The new president of the NAHT heads' union revealed today how budget cuts have forced him to dismantle the team that took his school from "requires improvement" to "outstanding".
Blackpool headteacher Andy Mellor takes over as the NAHT president today and will outline funding, workload and accountability as his three main priorities.
Mr Mellor praised his team at St Nicholas CE Primary for taking the school from "requires improvement" to "outstanding", which he attributed to “joint efforts and commitment.”
However, he told delegates of his "heartbreak" at having “to start disassembling that team because we don’t physically have the funds in that school to be able to keep it together".
“School cuts mean I can’t pay everyone any more," said Mr Mellor.
Mr Mellor is warning that the schools are facing a funding crisis and has suggested the government could ease the burden by exempting schools from having to pay the apprenticeship levy.
'A costly and unfair burden on schools'
He said: “We have to pay in, but we get nothing out of that system. At a time when schools budgets are at breaking point, the apprenticeship levy is a costly and unfair burden on schools."
Mr Mellor will also urge the government to do more to make the teaching profession feel valued.
“Standards are rising but, without proper funding, they will begin to fall," he said.
"If the government is serious about raising standards, tackling workload and retaining the staff we have, never mind recruiting more, they need to value the workforce that they currently have.
"I don’t think this is happening at the moment.
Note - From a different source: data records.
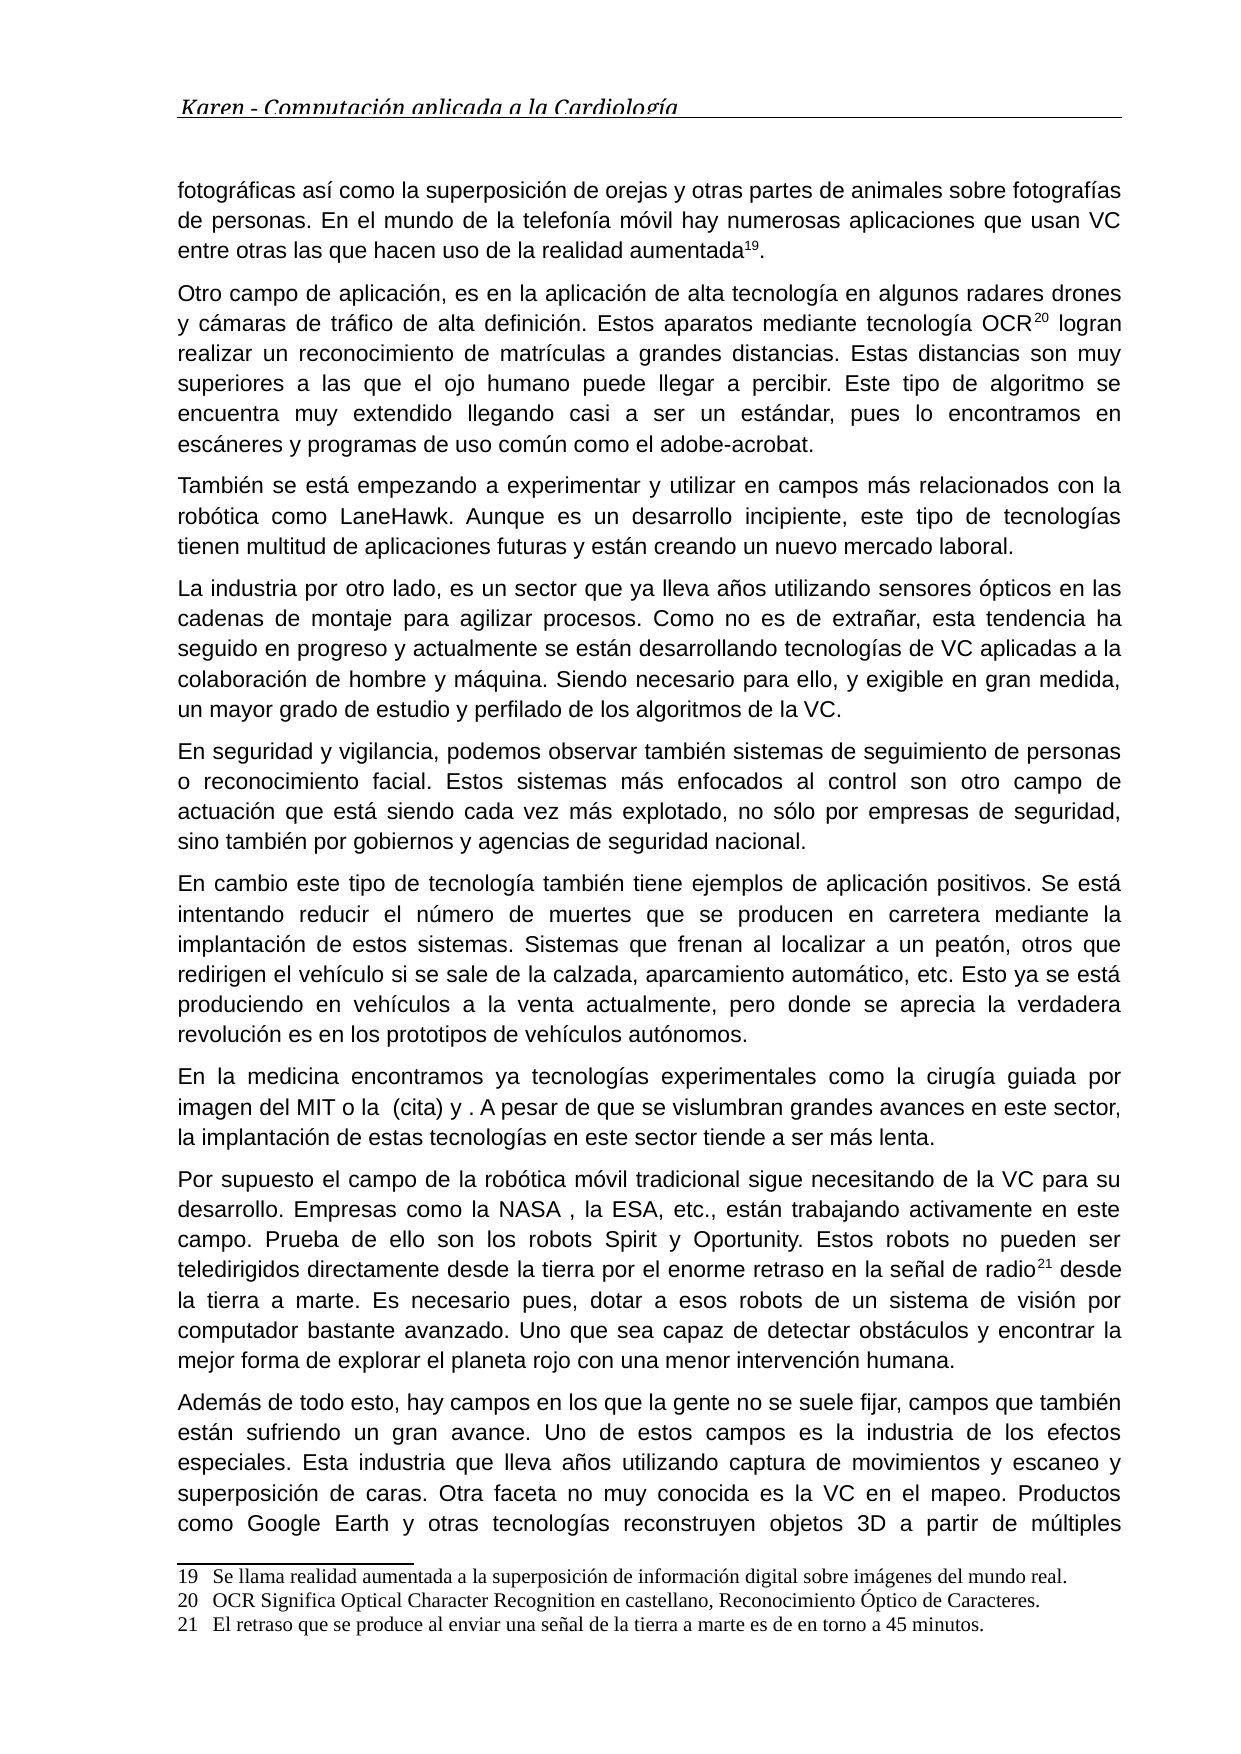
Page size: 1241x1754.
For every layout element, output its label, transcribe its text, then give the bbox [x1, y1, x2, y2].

list Por supuesto el campo de la robótica móvil tradicional sigue necesitando de la VC para su desarrollo. Empresas como la NASA , la ESA, etc., están trabajando activamente en este campo. Prueba de ello son los robots Spirit y Oportunity. Estos robots no pueden ser teledirigidos directamente desde la tierra por el enorme retraso en la señal de radio desde la tierra a marte. Es necesario pues, dotar a esos robots de un sistema de visión por computador bastante avanzado. Uno que sea capaz de detectar obstáculos y encontrar la mejor forma de explorar el planeta rojo con una menor intervención humana. [177, 1166, 1122, 1373]
list La industria por otro lado, es un sector que ya lleva años utilizando sensores ópticos en las cadenas de montaje para agilizar procesos. Como no es de extrañar, esta tendencia ha seguido en progreso y actualmente se están desarrollando tecnologías de VC aplicadas a la colaboración de hombre y máquina. Siendo necesario para ello, y exigible en gran medida, un mayor grado de estudio y perfilado de los algoritmos de la VC. [177, 575, 1122, 722]
list El retraso que se produce al enviar una señal de la tierra a marte es de en torno a 45 minutos. [177, 1612, 1122, 1636]
list También se está empezando a experimentar y utilizar en campos más relacionados con la robótica como LaneHawk. Aunque es un desarrollo incipiente, este tipo de tecnologías tienen multitud de aplicaciones futuras y están creando un nuevo mercado laboral. [177, 472, 1122, 559]
list En cambio este tipo de tecnología también tiene ejemplos de aplicación positivos. Se está intentando reducir el número de muertes que se producen en carretera mediante la implantación de estos sistemas. Sistemas que frenan al localizar a un peatón, otros que redirigen el vehículo si se sale de la calzada, aparcamiento automático, etc. Esto ya se está produciendo en vehículos a la venta actualmente, pero donde se aprecia la verdadera revolución es en los prototipos de vehículos autónomos. [177, 870, 1122, 1048]
list fotográficas así como la superposición de orejas y otras partes de animales sobre fotografías de personas. En el mundo de la telefonía móvil hay numerosas aplicaciones que usan VC entre otras las que hacen uso de la realidad aumentada. [177, 177, 1122, 264]
list Otro campo de aplicación, es en la aplicación de alta tecnología en algunos radares drones y cámaras de tráfico de alta definición. Estos aparatos mediante tecnología OCR logran realizar un reconocimiento de matrículas a grandes distancias. Estas distancias son muy superiores a las que el ojo humano puede llegar a percibir. Este tipo de algoritmo se encuentra muy extendido llegando casi a ser un estándar, pues lo encontramos en escáneres y programas de uso común como el adobe-acrobat. [177, 279, 1122, 457]
list Se llama realidad aumentada a la superposición de información digital sobre imágenes del mundo real. [177, 1564, 1122, 1588]
list En la medicina encontramos ya tecnologías experimentales como la cirugía guiada por imagen del MIT o la (cita) y . A pesar de que se vislumbran grandes avances en este sector, la implantación de estas tecnologías en este sector tiende a ser más lenta. [177, 1063, 1122, 1150]
list Además de todo esto, hay campos en los que la gente no se suele fijar, campos que también están sufriendo un gran avance. Uno de estos campos es la industria de los efectos especiales. Esta industria que lleva años utilizando captura de movimientos y escaneo y superposición de caras. Otra faceta no muy conocida es la VC en el mapeo. Productos como Google Earth y otras tecnologías reconstruyen objetos 3D a partir de múltiples [177, 1389, 1122, 1536]
list En seguridad y vigilancia, podemos observar también sistemas de seguimiento de personas o reconocimiento facial. Estos sistemas más enfocados al control son otro campo de actuación que está siendo cada vez más explotado, no sólo por empresas de seguridad, sino también por gobiernos y agencias de seguridad nacional. [177, 738, 1122, 855]
list OCR Significa Optical Character Recognition en castellano, Reconocimiento Óptico de Caracteres. [177, 1588, 1122, 1612]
If you don’t remunerate people properly, if you don’t value them, they’ll leave and that’s exactly what we’re seeing now.
'Recruitment and retention pipeline is leaking'
"Teacher recruitment and retention is a pipeline that is leaking at both ends, with too few new recruits coming in and too many experienced staff leaving prematurely.”
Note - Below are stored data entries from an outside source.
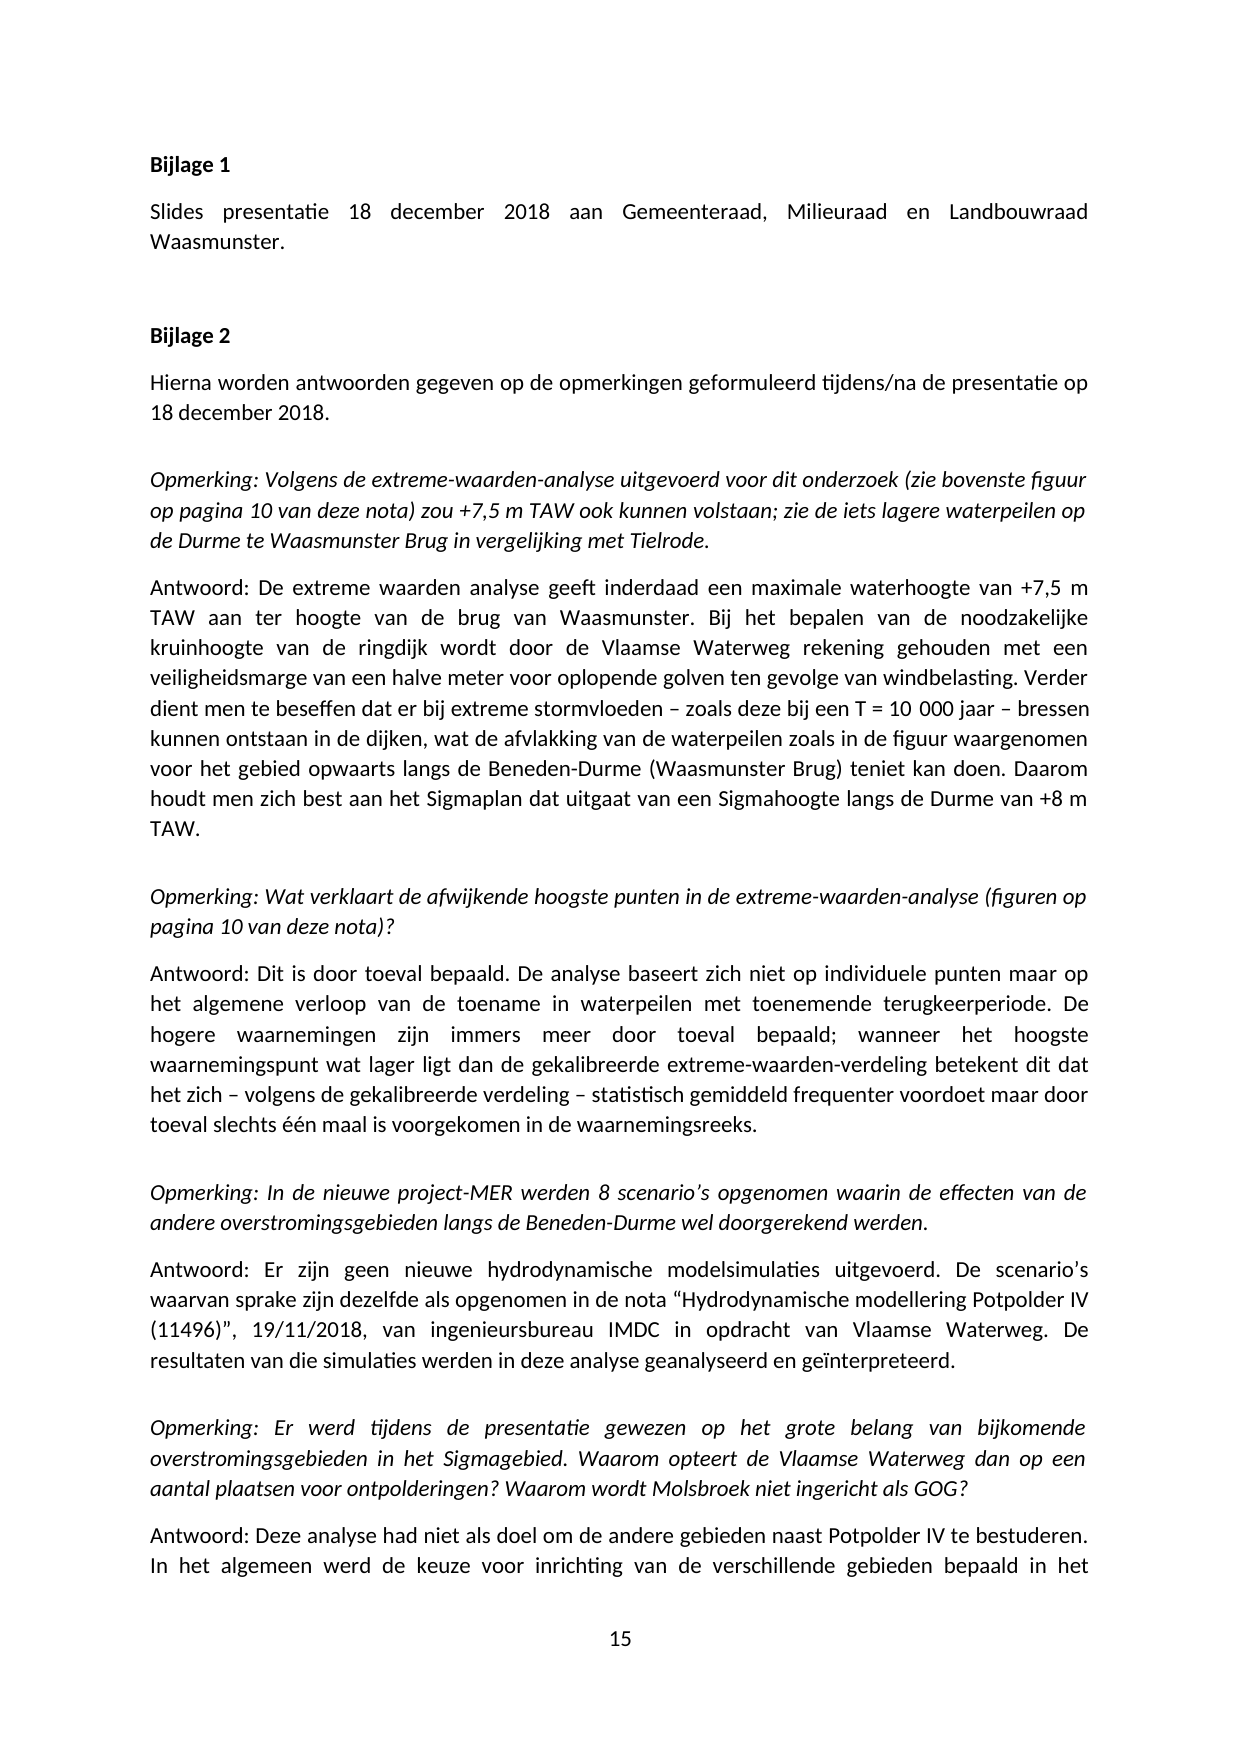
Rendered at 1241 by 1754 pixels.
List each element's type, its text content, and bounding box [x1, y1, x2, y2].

text Antwoord: De extreme waarden analyse geeft inderdaad een maximale waterhoogte van +7,5 m TAW aan ter hoogte van de brug van Waasmunster. Bij het bepalen van de noodzakelijke kruinhoogte van de ringdijk wordt door de Vlaamse Waterweg rekening gehouden met een veiligheidsmarge van een halve meter voor oplopende golven ten gevolge van windbelasting. Verder dient men te beseffen dat er bij extreme stormvloeden – zoals deze bij een T = 10 000 jaar – bressen kunnen ontstaan in de dijken, wat de afvlakking van de waterpeilen zoals in de figuur waargenomen voor het gebied opwaarts langs de Beneden-Durme (Waasmunster Brug) teniet kan doen. Daarom houdt men zich best aan het Sigmaplan dat uitgaat van een Sigmahoogte langs de Durme van +8 m TAW. [150, 573, 1090, 843]
text Antwoord: Er zijn geen nieuwe hydrodynamische modelsimulaties uitgevoerd. De scenario’s waarvan sprake zijn dezelfde als opgenomen in de nota “Hydrodynamische modellering Potpolder IV (11496)”, 19/11/2018, van ingenieursbureau IMDC in opdracht van Vlaamse Waterweg. De resultaten van die simulaties werden in deze analyse geanalyseerd en geïnterpreteerd. [150, 1255, 1090, 1374]
text Opmerking: Er werd tijdens de presentatie gewezen op het grote belang van bijkomende overstromingsgebieden in het Sigmagebied. Waarom opteert de Vlaamse Waterweg dan op een aantal plaatsen voor ontpolderingen? Waarom wordt Molsbroek niet ingericht als GOG? [150, 1413, 1090, 1502]
text Opmerking: Wat verklaart de afwijkende hoogste punten in de extreme-waarden-analyse (figuren op pagina 10 van deze nota)? [150, 882, 1090, 941]
text Slides presentatie 18 december 2018 aan Gemeenteraad, Milieuraad en Landbouwraad Waasmunster. [150, 197, 1090, 255]
text Hierna worden antwoorden gegeven op de opmerkingen geformuleerd tijdens/na de presentatie op 18 december 2018. [150, 368, 1090, 426]
text Opmerking: Volgens de extreme-waarden-analyse uitgevoerd voor dit onderzoek (zie bovenste figuur op pagina 10 van deze nota) zou +7,5 m TAW ook kunnen volstaan; zie de iets lagere waterpeilen op de Durme te Waasmunster Brug in vergelijking met Tielrode. [150, 466, 1090, 554]
text Opmerking: In de nieuwe project-MER werden 8 scenario’s opgenomen waarin de effecten van de andere overstromingsgebieden langs de Beneden-Durme wel doorgerekend werden. [150, 1178, 1090, 1236]
text Bijlage 1 [150, 150, 1090, 178]
text Antwoord: Deze analyse had niet als doel om de andere gebieden naast Potpolder IV te bestuderen. In het algemeen werd de keuze voor inrichting van de verschillende gebieden bepaald in het [150, 1521, 1090, 1579]
text Bijlage 2 [150, 321, 1090, 349]
text Antwoord: Dit is door toeval bepaald. De analyse baseert zich niet op individuele punten maar op het algemene verloop van de toename in waterpeilen met toenemende terugkeerperiode. De hogere waarnemingen zijn immers meer door toeval bepaald; wanneer het hoogste waarnemingspunt wat lager ligt dan de gekalibreerde extreme-waarden-verdeling betekent dit dat het zich – volgens de gekalibreerde verdeling – statistisch gemiddeld frequenter voordoet maar door toeval slechts één maal is voorgekomen in de waarnemingsreeks. [150, 959, 1090, 1138]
Mr Mellor also highlighted that for the fourth consecutive year the NAHT’s annual survey of school leaders has revealed that schools are struggling to recruit to all roles.
“I’m probably pre-empting the secretary of state when he speaks to us later, but a heartfelt thank you in a ministerial speech doesn’t pay the mortgage.
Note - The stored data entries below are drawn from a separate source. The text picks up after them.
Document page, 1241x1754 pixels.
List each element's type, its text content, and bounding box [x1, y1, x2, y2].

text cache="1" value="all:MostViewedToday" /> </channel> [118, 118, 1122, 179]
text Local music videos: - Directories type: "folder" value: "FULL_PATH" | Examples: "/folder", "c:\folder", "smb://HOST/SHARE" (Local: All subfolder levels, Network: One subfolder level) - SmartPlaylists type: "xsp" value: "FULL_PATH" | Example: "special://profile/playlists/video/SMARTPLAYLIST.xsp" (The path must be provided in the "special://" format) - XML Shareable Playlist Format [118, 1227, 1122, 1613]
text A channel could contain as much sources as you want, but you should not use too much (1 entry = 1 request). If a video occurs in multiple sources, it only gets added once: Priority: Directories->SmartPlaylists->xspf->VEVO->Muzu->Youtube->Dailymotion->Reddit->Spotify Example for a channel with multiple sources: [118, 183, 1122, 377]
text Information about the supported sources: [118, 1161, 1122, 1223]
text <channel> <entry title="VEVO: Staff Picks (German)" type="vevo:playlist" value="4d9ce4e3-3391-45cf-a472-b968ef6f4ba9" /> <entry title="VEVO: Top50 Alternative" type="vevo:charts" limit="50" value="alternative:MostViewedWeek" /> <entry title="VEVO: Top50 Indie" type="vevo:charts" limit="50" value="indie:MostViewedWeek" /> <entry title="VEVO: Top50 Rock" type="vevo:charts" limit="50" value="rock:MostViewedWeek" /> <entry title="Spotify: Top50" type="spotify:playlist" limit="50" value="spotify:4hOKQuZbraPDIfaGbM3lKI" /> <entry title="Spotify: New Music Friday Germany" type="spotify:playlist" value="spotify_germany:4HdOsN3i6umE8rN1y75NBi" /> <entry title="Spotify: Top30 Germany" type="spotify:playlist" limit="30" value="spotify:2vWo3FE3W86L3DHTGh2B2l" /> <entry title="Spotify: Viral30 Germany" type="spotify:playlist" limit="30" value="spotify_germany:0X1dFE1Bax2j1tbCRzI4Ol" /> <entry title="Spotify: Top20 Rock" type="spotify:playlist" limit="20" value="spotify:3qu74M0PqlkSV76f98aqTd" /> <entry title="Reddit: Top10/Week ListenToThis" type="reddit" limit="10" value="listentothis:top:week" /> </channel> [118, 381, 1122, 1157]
"If you ask people to do their job better but with fewer resources, you don’t value them.
"They’ll walk away and go somewhere else where they do feel valued, where they are paid according to the hours they work and where they are given the tools to do their job.
"The underfunding and under prioritisation of education has got to the point where it’s actually doing irreparable damage.
"For graduates to not want to come into teaching because they are undervalued and can earn a living more easily elsewhere is disastrous because it is the best job in the world.”